On Friday, June 18th, 2010, the GNWT and community leaders signed agreements setting out the terms of the transition from DCBC to GNWT responsibility for the Deh Cho Bridge project, including the termination of the Concession Agreement. Under the Letter Agreement, the GNWT acquires full control of the bridge project, and becomes owner of the bridge and related works. Ownership of intellectual property and DCBC equity is transferred to the GNWT, and the possibility of further delays to the project and claims due to litigation between the parties is eliminated.

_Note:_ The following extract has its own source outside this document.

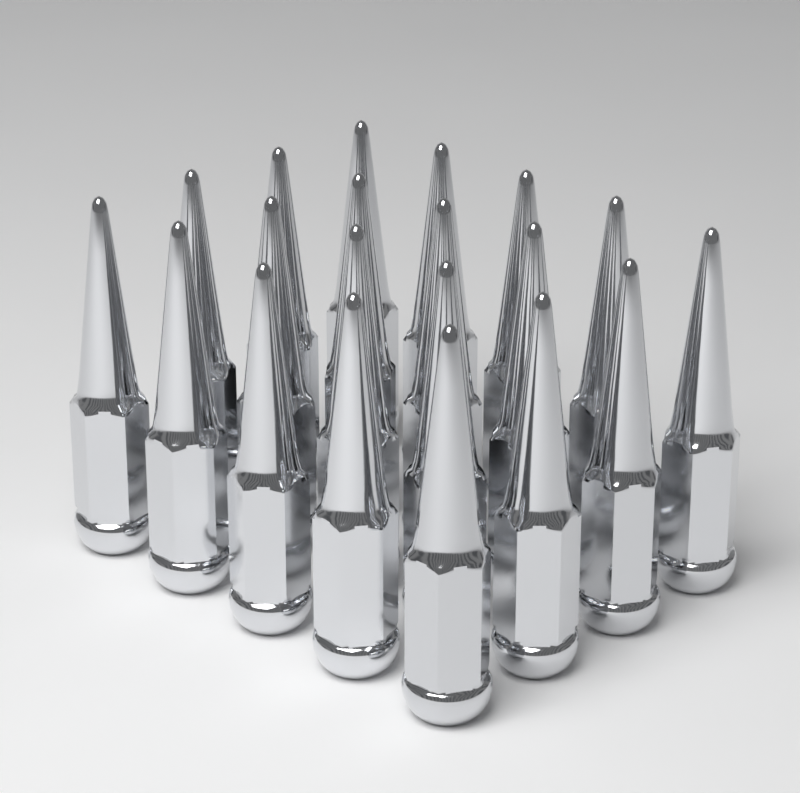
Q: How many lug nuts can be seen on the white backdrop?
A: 20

The agreements also speak to the ongoing role of the community in the Deh Cho Bridge project. The Community Opportunities and Involvement Agreement honours the GNWT’s commitment to ensure the community of Fort Providence benefits from opportunities arising from the construction and use of the Deh Cho Bridge. Under the agreement, the community is to receive a grant of $8000 per month during construction to promote community involvement in the project, and a grant of $200,000 per year (totalling  $7 million over 35 years) during operation of the bridge to create community benefits and economic opportunities related to the bridge.

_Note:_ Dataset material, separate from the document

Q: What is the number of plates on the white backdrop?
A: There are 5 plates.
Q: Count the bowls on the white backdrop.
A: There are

The GNWT takes over responsibility from DCBC for the operation and maintenance of the bridge, allowing for own-force operation which will reduce administrations costs (estimated at $50,000 per year) and reduced insurance premiums (for a savings estimated at $300,000 per year). Return on equity payments to DCBC required under the Concession Agreement are eliminated (for minimum annual savings of $63,000 to as much as $660,000). The GNWT will be able to downscale the toll count and classification system and reporting requirements, reducing GNWT capital and operation costs. There will also be overall gains in project efficiencies with the reduction in duplicate legal, engineering and project management services.


The GNWT expects to continue a productive working relationship with the community of Fort Providence on opportunities arising from the Deh Cho Bridge throughout its 75-100 year expected lifespan.